Spark Grakn Integration

Hello Folks, any plan to create a Grakn connector to Spark?

Reason: someone like me need tro do heavy duty custom analytics on the hypergraph.

If there was a way to connect grakn data to spark, one would do the advanced analytics there and import the results back to grakn.

Thanks
Mirco

Hi Mirko!

We are planning to support that in Grakn KGMS, our scalable enterprise offering. You can check with @tomas (tomas@grakn.ai) if you are interested.

Best regards,

Ganesh

Hi Ganesh, thanks! Of course that does interest me

@tomas, any idea when this release will be?

Regards,
Mirco

Mirco,

My bad, I may have misunderstood your question.
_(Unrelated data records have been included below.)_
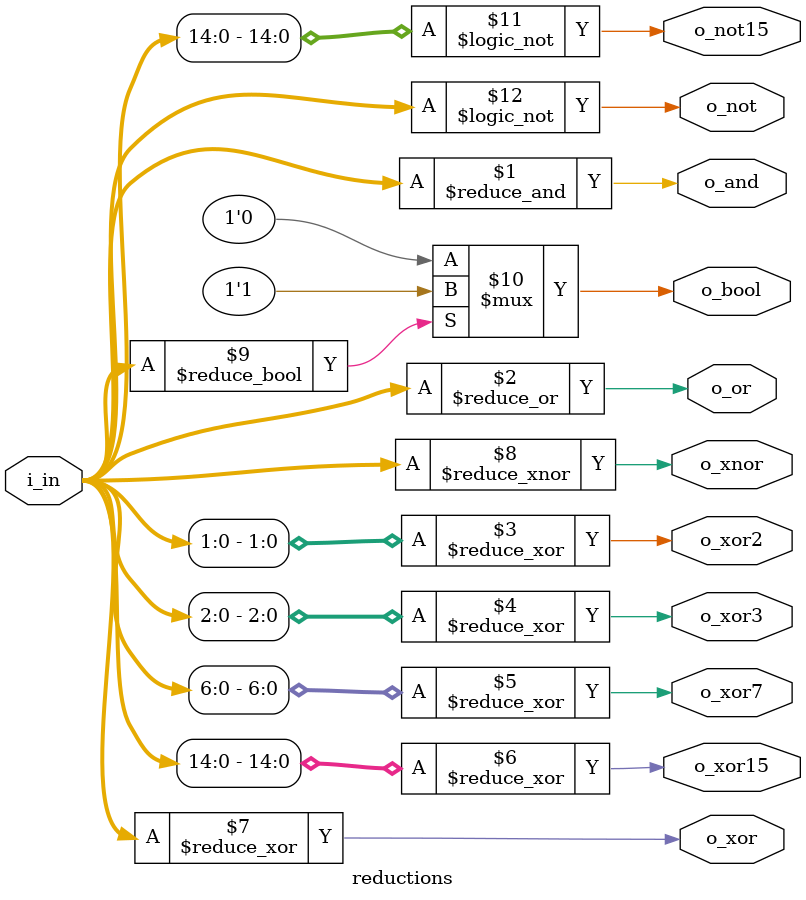
<source format=sv>
`default_nettype none


module reductions (
	i_in, o_and, o_or,
	o_xor2, o_xor3, o_xor7, o_xor15, o_xor,
	o_xnor, o_bool, o_not15, o_not
);
	parameter W = 20;

	input logic [W-1:0] i_in;
	output logic o_and, o_or, o_xor2, o_xor3, o_xor7, o_xor15, o_xor,
		o_xnor, o_bool, o_not15, o_not;

	assign o_and = &i_in;
	assign o_or = |i_in;
	assign o_xor2 = ^i_in[1:0];
	assign o_xor3 = ^i_in[2:0];
	assign o_xor7 = ^i_in[6:0];
	assign o_xor15 = ^i_in[14:0];
	assign o_xor = ^i_in;
	assign o_xnor = ~^i_in;
	assign o_bool = i_in ? 1'b1 : 1'b0;
	assign o_not15 = !i_in[14:0];
	assign o_not = !i_in;
endmodule

</source>
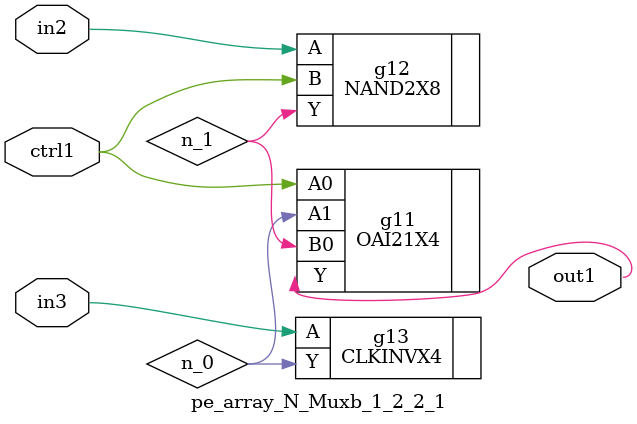
<source format=v>
`timescale 1ps / 1ps


module pe_array_N_Muxb_1_2_2_1(in3, in2, ctrl1, out1);
  input in3, in2, ctrl1;
  output out1;
  wire in3, in2, ctrl1;
  wire out1;
  wire n_0, n_1;
  OAI21X4 g11(.A0 (ctrl1), .A1 (n_0), .B0 (n_1), .Y (out1));
  NAND2X8 g12(.A (in2), .B (ctrl1), .Y (n_1));
  CLKINVX4 g13(.A (in3), .Y (n_0));
endmodule



</source>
If what you mean by creating a “Spark connector” is to create the ability of accessing the graph in the form of Spark’s RDD, unfortunately we have not yet planned that in our roadmap for either Core or KGMS.

I can raise it with the team to consider it if you think this is an essential feature.

Best regards,

Ganesh

Ganesh, no problem. Yes, for me it is an essential feature: why? Because if you are looking to do real heavy duty innovative analytics on a hypergraph, I see only two ways

  1. make a plug in architecture by which one can add custom code to be executed by graql queries (a bit like functions in SQL) or

  2. what I propose: get a connector to spark, move your hypergraph in nspark graphframes, do the magic there and go back to grakn

Best
Mirco

In this blogpost on DZone (https://dzone.com/articles/get-started-with-graknai) it looks like GRAKN is built on top of Apache Spark. Is that something different?

As an intermediate solution you might consider connecting Spark to the Cassandra cluster directly. (I am not an expert but) I think this will give you primitive access to the graph with Spark RDD’s or DataFrame’s.

Apache Spark is used internally by Grakn for running compute query in a distributed fashion. It is not exposed for use by the user.